## Document segment
>>>>>

Allows launching a full-screen activity from a notification when the device is locked. Designed for alarm clocks and incoming calls, but abused by malware to display phishing screens or social engineering prompts on locked devices.

Technical Details

Attribute Value
Permission android.permission.USE_FULL_SCREEN_INTENT
Protection Level normal (API 29-33), special (API 34+)
Grant Method Automatic (API 29-33), Settings toggle (API 34+)
Introduced API 29 (Android 10)

What It Enables

A notification with a full-screen intent launches an activity that appears over the lock screen:

Intent fullScreenIntent = new Intent(this, PhishingActivity.class);
PendingIntent fullScreenPendingIntent = PendingIntent.getActivity(this, 0,
    fullScreenIntent, PendingIntent.FLAG_IMMUTABLE);

Notification notification = new NotificationCompat.Builder(this, CHANNEL_ID)
    .setFullScreenIntent(fullScreenPendingIntent, true)
    .build();

When the notification fires and the device is locked, the activity appears immediately over the lock screen without the user unlocking.

Abuse in Malware

Lock Screen Phishing

Display a fake login screen, system alert, or security warning while the device is locked. The user wakes their device and sees a convincing prompt before reaching their home screen.

Social Engineering

Show "urgent security update" or "account compromised" messages that prompt the user to enter credentials or enable accessibility.

Distraction Screen

Display a fake "updating" or "loading" screen over the lock screen while the malware performs on-device fraud in the background.

Android Version Changes

Android 10 (API 29): permission introduced as normal (auto-granted).

Android 14 (API 34): changed to a special permission requiring explicit user grant. Apps targeting API 34+ must request through Settings. Existing apps keep their grant until they update targetSdkVersion.

Detection

In the manifest:

<uses-permission android:name="android.permission.USE_FULL_SCREEN_INTENT" />

Look for setFullScreenIntent() calls in notification builders. Any app that isn't an alarm, timer, or communication app using this is suspicious.

<<<<<

(Bounding box prediction data)
>>>>>

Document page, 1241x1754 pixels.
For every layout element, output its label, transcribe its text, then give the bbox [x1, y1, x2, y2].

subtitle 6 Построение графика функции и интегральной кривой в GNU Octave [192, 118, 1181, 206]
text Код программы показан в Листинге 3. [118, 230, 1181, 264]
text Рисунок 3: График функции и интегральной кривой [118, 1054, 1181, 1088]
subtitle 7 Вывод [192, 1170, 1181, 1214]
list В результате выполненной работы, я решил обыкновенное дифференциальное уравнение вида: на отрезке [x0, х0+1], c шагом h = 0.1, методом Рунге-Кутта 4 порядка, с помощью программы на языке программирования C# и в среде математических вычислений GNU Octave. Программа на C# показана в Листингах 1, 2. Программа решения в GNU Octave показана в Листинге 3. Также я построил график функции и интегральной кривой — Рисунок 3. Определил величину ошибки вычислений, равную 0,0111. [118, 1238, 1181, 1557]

<<<<<

## Task set
1. According to the text on the full-screen intent permission, which two uses was the permission designed for?
2. From the text on the full-screen intent permission, print the passage between "Introduced API 29" and "new NotificationCompat.Builder(this, CHANNEL_ID)", inclusive.

## Answers per task
1. Alarm clocks and incoming calls.

2.
Introduced API 29 (Android 10)

What It Enables

A notification with a full-screen intent launches an activity that appears over the lock screen:

Intent fullScreenIntent = new Intent(this, PhishingActivity.class);
PendingIntent fullScreenPendingIntent = PendingIntent.getActivity(this, 0,
    fullScreenIntent, PendingIntent.FLAG_IMMUTABLE);

Notification notification = new NotificationCompat.Builder(this, CHANNEL_ID)